**ACTION ITEM:** Using the records below, quote only the span that opens with the line containing "# Available vehicles" and closes with the line containing "cont = Container(yaml.load(f))", exactly and inclusively.
### INPUT RECORDS
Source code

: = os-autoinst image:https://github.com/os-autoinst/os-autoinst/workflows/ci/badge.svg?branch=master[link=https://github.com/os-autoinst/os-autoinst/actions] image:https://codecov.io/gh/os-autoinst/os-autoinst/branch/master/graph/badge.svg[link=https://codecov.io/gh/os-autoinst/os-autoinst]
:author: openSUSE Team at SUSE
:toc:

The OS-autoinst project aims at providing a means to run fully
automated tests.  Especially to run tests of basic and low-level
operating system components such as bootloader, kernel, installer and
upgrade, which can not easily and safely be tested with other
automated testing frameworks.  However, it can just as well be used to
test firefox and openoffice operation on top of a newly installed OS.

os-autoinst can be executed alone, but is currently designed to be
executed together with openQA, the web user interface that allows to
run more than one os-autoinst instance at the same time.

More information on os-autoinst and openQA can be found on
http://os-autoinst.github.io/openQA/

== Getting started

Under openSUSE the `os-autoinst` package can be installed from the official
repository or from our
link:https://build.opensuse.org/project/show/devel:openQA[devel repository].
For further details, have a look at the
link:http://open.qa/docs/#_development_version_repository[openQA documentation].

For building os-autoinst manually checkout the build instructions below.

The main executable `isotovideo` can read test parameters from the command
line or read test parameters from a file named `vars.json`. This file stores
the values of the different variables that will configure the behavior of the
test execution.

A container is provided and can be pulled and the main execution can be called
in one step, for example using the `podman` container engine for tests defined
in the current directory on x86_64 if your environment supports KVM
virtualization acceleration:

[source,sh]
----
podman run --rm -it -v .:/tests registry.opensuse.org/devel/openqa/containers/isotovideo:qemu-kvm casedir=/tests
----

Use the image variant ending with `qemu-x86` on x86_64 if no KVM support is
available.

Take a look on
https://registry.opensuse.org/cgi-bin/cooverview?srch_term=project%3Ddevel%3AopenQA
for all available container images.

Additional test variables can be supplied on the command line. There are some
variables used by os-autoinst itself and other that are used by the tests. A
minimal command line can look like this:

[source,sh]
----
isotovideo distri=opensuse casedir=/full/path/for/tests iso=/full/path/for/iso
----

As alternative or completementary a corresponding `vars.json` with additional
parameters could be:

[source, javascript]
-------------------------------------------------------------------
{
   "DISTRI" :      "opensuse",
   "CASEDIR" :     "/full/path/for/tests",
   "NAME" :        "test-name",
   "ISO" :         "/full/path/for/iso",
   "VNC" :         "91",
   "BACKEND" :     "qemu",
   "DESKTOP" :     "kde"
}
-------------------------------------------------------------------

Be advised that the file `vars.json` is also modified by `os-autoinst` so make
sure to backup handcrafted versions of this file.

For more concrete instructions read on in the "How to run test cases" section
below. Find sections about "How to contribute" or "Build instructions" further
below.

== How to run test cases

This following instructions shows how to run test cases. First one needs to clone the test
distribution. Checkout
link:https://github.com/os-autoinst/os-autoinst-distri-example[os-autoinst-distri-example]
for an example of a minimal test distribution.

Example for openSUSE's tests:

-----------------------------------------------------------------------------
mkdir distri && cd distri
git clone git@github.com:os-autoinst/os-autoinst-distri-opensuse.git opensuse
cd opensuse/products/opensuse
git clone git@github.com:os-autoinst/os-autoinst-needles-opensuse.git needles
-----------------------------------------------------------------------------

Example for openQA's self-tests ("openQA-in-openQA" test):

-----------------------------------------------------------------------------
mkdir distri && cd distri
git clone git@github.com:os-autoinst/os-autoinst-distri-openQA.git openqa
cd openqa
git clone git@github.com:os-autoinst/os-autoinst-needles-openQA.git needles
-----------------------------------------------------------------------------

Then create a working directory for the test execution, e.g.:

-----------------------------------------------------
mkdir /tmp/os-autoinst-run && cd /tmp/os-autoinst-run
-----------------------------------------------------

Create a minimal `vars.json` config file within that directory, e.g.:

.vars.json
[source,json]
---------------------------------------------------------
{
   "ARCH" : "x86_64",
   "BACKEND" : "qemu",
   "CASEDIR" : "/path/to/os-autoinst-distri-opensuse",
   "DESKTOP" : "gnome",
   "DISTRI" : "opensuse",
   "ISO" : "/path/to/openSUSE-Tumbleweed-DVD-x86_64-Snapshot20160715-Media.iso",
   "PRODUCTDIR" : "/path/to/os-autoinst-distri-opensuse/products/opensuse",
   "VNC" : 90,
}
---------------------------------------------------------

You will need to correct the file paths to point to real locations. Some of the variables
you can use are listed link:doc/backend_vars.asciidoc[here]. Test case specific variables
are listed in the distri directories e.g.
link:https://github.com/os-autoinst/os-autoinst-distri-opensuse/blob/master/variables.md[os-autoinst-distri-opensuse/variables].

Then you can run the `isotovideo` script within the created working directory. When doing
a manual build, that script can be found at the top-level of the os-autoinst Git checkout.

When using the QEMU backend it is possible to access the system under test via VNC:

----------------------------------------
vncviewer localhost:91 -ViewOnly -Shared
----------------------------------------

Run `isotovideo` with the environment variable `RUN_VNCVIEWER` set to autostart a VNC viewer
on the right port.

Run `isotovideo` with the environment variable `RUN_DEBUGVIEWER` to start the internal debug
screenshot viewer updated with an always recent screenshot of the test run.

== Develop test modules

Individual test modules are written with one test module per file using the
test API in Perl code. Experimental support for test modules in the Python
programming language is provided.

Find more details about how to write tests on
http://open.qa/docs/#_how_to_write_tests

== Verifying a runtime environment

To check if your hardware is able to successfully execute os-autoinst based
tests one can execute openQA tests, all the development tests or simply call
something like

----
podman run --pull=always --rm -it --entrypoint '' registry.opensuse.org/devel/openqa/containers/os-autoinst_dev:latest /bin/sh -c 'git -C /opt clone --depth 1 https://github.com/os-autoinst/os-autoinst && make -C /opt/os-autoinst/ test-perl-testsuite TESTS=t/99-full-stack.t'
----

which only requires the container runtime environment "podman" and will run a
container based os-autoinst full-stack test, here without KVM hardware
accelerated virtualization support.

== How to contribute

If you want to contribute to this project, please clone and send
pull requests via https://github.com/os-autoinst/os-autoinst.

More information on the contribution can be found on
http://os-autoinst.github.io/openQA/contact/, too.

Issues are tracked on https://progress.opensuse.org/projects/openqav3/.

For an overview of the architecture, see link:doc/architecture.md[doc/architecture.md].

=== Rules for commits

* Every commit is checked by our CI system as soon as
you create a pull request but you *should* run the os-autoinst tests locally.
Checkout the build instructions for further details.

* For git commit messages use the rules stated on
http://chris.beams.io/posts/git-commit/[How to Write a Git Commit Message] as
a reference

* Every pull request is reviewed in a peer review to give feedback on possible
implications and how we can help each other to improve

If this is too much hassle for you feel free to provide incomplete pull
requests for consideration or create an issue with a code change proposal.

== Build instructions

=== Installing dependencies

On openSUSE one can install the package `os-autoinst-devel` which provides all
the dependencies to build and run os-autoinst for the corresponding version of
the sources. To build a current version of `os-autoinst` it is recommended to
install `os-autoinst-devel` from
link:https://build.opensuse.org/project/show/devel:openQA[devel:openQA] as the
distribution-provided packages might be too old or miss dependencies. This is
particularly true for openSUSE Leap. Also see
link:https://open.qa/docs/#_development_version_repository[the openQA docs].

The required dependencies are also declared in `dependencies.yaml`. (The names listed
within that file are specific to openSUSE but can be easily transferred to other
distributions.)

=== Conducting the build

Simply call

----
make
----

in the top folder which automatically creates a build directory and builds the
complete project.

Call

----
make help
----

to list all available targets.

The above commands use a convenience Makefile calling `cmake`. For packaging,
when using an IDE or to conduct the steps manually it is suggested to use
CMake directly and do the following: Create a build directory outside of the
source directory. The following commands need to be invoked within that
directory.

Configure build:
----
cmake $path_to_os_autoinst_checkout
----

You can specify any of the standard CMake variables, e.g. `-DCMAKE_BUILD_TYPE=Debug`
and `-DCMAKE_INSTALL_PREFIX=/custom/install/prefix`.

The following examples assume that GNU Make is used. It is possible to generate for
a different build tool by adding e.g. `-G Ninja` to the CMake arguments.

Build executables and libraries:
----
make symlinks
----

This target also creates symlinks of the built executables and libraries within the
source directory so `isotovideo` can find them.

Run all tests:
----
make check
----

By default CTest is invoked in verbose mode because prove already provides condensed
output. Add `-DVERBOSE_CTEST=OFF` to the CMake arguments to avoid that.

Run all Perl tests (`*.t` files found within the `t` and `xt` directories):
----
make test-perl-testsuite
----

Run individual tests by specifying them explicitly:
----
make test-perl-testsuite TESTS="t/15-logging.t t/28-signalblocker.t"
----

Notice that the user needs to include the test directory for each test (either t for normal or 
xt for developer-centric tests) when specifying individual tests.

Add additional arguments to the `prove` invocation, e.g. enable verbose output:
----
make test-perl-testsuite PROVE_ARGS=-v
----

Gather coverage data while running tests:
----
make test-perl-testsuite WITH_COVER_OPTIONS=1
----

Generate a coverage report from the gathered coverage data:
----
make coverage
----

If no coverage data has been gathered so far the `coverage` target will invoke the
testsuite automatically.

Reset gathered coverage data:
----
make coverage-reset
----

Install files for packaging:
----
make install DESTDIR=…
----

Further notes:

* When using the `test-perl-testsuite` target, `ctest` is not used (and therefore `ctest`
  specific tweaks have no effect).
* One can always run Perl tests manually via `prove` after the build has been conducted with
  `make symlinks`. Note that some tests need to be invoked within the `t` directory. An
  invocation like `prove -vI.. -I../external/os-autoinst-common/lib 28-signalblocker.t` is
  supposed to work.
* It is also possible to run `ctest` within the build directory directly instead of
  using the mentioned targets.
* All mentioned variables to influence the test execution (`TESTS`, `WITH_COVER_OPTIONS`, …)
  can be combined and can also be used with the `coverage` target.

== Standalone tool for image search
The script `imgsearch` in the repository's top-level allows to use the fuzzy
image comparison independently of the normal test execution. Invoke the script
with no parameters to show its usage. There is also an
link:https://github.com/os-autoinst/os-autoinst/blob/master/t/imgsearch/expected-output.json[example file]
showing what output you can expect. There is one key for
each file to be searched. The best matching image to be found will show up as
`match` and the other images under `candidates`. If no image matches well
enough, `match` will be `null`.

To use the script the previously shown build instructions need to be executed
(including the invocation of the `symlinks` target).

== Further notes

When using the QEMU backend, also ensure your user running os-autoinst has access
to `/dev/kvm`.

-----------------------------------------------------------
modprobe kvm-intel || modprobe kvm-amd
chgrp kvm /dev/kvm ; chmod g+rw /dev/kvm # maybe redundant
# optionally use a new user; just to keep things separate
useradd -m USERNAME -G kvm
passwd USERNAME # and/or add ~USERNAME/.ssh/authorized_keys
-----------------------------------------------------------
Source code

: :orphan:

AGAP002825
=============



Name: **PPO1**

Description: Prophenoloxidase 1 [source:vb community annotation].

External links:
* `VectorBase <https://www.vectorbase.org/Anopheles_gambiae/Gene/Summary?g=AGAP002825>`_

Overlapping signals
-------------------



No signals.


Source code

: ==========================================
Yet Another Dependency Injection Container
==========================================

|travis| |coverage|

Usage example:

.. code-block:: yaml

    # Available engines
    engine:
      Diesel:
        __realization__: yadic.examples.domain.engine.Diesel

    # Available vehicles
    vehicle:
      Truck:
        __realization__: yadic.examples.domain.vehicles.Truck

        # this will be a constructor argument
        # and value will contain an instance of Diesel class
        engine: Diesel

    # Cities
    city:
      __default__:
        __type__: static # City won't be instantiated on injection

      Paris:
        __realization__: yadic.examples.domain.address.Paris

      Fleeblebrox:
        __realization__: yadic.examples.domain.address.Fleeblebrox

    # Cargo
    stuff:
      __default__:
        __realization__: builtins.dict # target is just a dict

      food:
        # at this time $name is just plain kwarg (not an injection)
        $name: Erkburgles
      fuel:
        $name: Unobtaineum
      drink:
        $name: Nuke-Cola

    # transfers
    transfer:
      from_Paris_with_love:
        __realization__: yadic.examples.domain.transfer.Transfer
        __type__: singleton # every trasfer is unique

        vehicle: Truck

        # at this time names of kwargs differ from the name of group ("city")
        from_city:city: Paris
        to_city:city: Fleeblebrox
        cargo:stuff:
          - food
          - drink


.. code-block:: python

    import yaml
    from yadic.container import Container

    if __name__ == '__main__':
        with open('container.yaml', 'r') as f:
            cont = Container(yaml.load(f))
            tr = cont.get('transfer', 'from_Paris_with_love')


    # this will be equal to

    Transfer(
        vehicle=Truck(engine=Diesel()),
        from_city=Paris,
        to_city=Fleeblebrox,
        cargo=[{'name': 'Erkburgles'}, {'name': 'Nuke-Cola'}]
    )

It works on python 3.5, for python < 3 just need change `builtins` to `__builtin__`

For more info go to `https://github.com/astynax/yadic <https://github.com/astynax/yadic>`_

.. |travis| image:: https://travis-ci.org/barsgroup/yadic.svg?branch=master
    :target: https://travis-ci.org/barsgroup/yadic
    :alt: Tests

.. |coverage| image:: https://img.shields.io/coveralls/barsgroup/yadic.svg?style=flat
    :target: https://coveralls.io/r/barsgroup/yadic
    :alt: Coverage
######
**TASK OUTPUT:**
    # Available vehicles
    vehicle:
      Truck:
        __realization__: yadic.examples.domain.vehicles.Truck

        # this will be a constructor argument
        # and value will contain an instance of Diesel class
        engine: Diesel

    # Cities
    city:
      __default__:
        __type__: static # City won't be instantiated on injection

      Paris:
        __realization__: yadic.examples.domain.address.Paris

      Fleeblebrox:
        __realization__: yadic.examples.domain.address.Fleeblebrox

    # Cargo
    stuff:
      __default__:
        __realization__: builtins.dict # target is just a dict

      food:
        # at this time $name is just plain kwarg (not an injection)
        $name: Erkburgles
      fuel:
        $name: Unobtaineum
      drink:
        $name: Nuke-Cola

    # transfers
    transfer:
      from_Paris_with_love:
        __realization__: yadic.examples.domain.transfer.Transfer
        __type__: singleton # every trasfer is unique

        vehicle: Truck

        # at this time names of kwargs differ from the name of group ("city")
        from_city:city: Paris
        to_city:city: Fleeblebrox
        cargo:stuff:
          - food
          - drink


.. code-block:: python

    import yaml
    from yadic.container import Container

    if __name__ == '__main__':
        with open('container.yaml', 'r') as f:
            cont = Container(yaml.load(f))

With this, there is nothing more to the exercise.